INFORMATION PROVIDED:
________

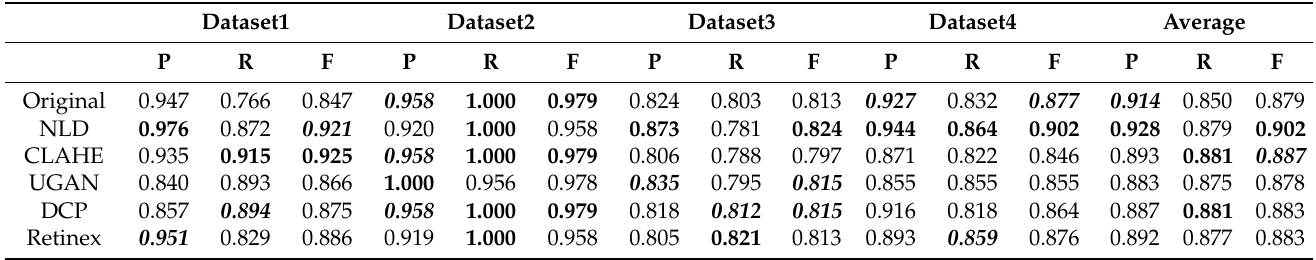
Table 5. Precision–recall analysis of YOLOv7 with image enhancement (Bold font indicates the best result and italic indicates the second-best result).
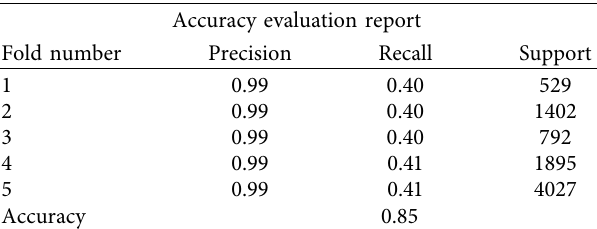
Table 3: Confusion matrix report registered by SVD model. Accuracy evaluation report Fold number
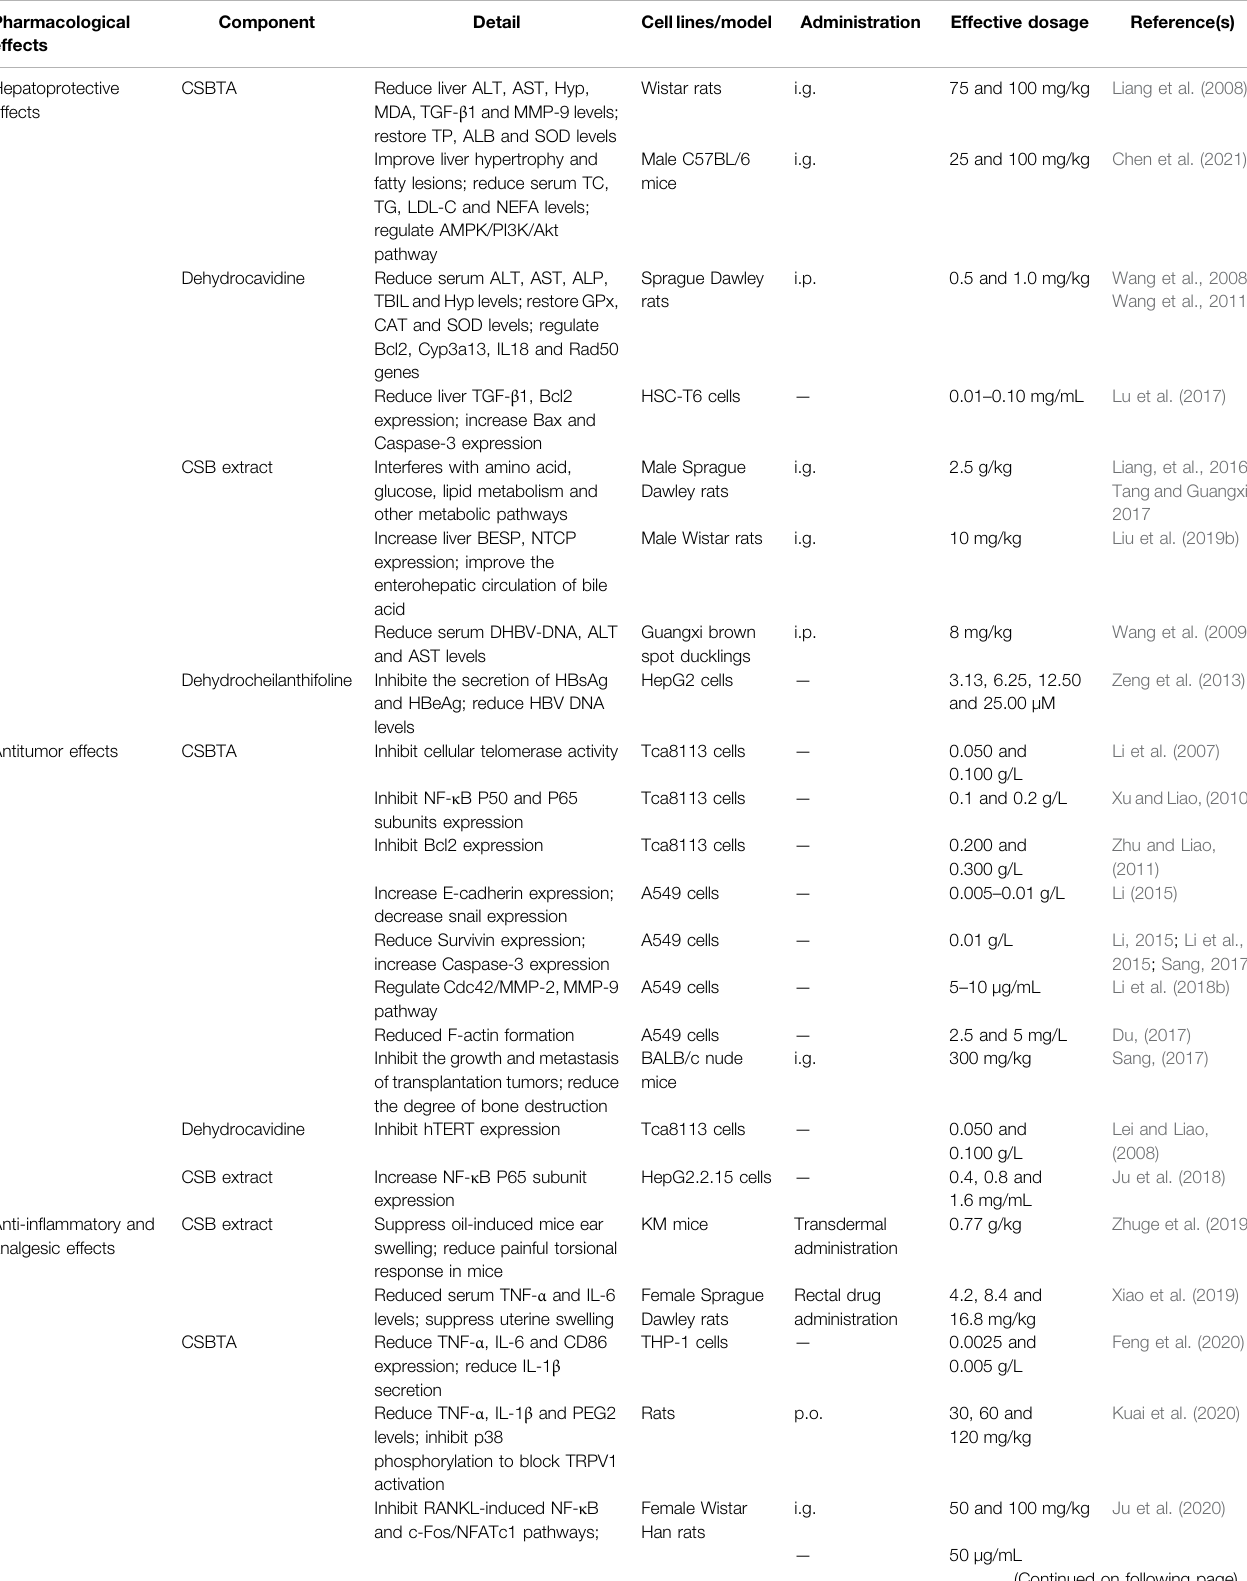
TABLE 3 | The pharmacological effects of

________

Copy the listing exactly. Leave the pictures out.

Table 5. Precision–recall analysis of YOLOv7 with image enhancement (Bold font indicates the best result and italic indicates the second-best result).
Table 3: Confusion matrix report registered by SVD model. Accuracy evaluation report Fold number
TABLE 3 | The pharmacological effects of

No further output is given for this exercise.